What the exercise asks: Pull every line containing "guillotina" out of the listing below.

Task inputs:
────
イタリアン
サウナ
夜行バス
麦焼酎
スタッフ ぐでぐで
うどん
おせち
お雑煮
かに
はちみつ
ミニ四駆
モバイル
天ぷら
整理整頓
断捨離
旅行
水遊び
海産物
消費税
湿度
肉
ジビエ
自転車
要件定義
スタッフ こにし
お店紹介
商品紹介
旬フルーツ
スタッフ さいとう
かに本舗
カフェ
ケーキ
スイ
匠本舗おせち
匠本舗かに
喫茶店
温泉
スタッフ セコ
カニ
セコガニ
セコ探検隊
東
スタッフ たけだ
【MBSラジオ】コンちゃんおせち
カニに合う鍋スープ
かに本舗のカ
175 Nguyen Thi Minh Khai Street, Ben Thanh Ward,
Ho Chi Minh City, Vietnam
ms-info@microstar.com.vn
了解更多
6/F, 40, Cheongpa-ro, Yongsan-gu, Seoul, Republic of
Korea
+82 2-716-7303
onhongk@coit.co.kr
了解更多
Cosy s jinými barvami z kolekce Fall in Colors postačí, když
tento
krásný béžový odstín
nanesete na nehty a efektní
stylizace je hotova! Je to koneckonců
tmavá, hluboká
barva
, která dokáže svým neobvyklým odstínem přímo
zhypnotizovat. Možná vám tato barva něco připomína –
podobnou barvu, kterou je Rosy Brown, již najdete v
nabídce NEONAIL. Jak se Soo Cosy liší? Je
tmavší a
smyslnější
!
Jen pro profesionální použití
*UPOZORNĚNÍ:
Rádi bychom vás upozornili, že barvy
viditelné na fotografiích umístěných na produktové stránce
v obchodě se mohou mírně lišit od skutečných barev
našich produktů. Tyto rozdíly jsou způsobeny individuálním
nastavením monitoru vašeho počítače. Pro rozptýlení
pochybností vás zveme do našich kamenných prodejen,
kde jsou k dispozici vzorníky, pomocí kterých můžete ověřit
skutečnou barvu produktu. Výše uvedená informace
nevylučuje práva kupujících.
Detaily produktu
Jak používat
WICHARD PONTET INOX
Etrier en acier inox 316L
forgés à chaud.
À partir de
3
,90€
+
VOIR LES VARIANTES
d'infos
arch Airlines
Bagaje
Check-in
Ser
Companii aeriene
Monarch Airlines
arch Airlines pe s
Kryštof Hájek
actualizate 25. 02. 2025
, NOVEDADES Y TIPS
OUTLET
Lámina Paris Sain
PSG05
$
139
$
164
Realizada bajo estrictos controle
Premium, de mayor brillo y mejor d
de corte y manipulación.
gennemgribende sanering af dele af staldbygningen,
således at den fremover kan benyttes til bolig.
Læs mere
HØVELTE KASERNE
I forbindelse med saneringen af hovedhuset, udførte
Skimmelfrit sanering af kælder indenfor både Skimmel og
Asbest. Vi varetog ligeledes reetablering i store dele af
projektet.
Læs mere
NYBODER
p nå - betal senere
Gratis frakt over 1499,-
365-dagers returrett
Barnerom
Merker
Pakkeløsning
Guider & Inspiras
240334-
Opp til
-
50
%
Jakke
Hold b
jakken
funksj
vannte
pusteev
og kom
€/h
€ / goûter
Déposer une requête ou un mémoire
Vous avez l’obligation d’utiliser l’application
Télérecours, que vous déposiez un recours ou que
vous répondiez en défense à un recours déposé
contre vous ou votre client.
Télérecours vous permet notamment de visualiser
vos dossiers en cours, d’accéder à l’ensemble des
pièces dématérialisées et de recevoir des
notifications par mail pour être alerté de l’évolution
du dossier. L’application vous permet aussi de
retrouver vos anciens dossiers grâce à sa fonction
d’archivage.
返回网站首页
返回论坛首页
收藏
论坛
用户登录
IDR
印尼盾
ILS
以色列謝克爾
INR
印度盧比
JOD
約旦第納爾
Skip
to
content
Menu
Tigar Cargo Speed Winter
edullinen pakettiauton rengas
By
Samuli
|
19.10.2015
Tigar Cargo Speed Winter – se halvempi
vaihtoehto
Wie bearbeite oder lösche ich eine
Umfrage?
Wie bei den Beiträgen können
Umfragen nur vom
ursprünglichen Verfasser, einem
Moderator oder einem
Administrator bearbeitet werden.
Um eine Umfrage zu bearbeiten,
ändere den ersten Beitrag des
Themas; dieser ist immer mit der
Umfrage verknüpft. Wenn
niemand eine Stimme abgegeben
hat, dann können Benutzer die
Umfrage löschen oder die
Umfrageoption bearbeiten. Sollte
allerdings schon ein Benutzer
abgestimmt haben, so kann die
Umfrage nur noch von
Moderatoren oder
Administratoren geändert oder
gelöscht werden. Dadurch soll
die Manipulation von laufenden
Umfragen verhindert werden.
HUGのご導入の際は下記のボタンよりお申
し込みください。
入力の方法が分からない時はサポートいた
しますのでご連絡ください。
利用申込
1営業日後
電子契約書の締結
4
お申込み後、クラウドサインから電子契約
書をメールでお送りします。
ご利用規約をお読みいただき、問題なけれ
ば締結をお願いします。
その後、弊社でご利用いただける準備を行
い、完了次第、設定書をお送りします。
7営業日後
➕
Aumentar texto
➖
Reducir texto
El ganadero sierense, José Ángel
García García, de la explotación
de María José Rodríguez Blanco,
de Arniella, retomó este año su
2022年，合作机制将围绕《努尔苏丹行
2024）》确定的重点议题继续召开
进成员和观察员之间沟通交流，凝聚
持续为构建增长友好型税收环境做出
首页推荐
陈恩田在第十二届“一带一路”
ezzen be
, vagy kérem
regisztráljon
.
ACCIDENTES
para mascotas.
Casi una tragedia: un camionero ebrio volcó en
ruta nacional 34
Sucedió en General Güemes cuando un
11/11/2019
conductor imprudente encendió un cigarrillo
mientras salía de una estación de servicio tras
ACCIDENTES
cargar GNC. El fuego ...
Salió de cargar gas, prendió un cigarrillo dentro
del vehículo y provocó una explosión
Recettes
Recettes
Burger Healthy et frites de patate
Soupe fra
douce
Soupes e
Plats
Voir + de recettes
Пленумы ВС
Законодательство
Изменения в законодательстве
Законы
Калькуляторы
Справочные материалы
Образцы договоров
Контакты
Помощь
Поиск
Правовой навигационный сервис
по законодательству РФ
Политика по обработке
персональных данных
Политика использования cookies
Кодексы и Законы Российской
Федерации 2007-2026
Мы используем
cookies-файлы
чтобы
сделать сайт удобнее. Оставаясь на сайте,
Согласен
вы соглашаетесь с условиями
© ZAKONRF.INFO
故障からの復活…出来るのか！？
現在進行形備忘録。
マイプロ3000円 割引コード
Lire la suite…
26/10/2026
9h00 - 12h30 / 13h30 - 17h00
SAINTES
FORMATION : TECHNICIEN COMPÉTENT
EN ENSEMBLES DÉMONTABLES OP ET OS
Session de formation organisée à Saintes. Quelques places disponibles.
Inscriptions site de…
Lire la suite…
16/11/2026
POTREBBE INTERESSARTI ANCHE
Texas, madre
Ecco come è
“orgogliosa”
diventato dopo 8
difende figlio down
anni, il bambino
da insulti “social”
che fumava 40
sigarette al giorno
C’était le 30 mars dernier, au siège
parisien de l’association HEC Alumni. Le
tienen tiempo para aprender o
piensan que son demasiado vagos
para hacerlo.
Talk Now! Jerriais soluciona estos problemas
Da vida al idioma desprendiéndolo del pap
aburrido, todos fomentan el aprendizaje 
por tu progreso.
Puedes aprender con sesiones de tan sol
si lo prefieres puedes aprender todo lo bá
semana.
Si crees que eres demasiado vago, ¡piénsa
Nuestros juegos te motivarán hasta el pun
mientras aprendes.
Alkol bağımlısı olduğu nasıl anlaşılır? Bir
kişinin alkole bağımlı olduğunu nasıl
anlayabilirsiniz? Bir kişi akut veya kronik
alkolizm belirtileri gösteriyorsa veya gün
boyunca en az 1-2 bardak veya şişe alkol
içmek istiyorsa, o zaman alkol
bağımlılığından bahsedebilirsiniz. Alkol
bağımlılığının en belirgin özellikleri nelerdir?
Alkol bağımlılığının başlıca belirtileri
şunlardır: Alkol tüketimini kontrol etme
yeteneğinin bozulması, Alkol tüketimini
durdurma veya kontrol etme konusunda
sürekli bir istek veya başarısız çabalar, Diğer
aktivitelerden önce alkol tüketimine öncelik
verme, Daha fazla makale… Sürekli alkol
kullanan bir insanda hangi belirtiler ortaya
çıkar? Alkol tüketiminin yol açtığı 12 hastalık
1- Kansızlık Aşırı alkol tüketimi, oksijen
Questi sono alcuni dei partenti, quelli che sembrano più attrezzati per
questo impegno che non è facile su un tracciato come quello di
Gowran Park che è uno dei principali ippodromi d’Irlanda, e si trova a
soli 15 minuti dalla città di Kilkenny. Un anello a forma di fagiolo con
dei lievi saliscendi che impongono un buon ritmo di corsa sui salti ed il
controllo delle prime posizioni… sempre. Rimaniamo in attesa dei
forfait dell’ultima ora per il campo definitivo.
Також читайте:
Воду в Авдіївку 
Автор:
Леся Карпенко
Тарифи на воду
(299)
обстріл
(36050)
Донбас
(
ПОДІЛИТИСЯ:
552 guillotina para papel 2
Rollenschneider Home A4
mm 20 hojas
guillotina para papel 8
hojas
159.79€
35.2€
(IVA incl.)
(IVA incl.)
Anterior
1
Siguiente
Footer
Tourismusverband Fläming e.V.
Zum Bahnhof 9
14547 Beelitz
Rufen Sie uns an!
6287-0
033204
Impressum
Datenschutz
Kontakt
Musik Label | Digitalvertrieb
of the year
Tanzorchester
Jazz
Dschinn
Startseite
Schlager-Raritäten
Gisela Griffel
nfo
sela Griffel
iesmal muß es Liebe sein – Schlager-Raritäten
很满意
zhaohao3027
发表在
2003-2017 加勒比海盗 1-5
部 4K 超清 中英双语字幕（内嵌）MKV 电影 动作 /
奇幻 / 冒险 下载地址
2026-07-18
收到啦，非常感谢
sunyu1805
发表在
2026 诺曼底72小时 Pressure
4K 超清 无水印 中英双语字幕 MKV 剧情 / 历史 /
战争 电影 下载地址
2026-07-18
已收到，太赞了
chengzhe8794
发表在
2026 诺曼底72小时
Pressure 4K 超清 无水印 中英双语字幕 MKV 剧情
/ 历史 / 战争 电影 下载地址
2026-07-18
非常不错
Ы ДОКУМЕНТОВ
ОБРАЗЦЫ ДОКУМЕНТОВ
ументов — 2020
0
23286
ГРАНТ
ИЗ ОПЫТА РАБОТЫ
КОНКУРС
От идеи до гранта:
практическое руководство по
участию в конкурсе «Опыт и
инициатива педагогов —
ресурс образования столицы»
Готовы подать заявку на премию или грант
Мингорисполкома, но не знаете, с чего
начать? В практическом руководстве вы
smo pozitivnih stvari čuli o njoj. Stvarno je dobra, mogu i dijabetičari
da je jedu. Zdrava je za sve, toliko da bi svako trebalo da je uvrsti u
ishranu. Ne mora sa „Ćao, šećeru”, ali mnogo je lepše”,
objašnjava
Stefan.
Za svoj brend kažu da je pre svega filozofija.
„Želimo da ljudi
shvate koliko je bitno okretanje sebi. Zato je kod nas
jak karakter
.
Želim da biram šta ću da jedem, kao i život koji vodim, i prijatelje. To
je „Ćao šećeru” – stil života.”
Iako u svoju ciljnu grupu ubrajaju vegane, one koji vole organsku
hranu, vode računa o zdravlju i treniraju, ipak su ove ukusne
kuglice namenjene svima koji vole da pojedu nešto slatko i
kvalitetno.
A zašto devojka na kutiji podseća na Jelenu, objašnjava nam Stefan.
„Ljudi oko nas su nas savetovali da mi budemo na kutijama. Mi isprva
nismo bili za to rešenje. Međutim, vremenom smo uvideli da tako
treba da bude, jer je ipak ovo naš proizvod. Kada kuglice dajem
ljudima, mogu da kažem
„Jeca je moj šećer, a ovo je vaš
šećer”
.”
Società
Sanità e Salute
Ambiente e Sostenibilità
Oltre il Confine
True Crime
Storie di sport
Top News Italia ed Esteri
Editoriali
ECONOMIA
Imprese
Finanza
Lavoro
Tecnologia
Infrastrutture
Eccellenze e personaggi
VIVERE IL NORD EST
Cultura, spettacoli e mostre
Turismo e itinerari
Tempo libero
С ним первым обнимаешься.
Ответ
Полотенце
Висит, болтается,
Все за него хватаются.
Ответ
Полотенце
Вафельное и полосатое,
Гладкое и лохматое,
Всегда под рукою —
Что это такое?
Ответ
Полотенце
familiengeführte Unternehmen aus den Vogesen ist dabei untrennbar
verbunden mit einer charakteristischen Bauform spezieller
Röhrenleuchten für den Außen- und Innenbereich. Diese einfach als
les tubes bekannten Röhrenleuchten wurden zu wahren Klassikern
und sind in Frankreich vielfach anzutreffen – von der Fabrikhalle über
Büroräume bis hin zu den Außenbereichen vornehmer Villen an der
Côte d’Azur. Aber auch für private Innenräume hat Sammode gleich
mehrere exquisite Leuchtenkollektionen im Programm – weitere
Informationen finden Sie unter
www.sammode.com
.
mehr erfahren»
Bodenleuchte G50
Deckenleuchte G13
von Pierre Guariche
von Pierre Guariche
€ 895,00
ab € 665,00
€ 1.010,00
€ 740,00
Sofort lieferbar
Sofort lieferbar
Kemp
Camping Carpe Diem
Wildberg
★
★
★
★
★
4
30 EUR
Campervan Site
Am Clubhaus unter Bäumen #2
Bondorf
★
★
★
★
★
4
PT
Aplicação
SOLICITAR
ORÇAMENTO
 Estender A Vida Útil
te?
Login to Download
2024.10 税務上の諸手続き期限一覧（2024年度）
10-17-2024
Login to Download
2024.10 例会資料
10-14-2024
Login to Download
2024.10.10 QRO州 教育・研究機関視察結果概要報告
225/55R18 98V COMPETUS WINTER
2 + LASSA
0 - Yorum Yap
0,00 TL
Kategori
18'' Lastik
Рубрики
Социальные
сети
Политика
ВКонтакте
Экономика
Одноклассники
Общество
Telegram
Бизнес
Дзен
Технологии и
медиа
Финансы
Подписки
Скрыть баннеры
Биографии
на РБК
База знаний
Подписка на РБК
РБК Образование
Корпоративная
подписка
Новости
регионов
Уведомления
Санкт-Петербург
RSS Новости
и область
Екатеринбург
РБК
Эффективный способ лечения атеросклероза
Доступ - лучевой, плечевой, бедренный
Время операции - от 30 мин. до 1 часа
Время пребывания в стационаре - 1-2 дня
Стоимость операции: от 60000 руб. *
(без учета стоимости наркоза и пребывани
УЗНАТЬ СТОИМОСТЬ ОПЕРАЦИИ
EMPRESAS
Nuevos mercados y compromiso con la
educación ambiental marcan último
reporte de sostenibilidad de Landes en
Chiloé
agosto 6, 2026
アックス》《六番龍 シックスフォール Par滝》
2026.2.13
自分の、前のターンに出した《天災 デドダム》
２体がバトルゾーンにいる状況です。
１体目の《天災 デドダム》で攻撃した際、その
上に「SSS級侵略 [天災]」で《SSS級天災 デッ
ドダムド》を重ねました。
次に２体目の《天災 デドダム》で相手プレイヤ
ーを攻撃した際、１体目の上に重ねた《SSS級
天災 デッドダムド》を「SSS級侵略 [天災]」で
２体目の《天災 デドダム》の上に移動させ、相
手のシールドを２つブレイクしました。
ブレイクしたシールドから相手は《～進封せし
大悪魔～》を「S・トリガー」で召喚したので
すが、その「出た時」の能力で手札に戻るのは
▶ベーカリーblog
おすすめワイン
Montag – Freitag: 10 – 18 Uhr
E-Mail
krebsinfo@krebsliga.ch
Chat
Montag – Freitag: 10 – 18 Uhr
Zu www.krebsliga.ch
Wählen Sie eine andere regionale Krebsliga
────
Solution for this task:
552 guillotina para papel 2
guillotina para papel 8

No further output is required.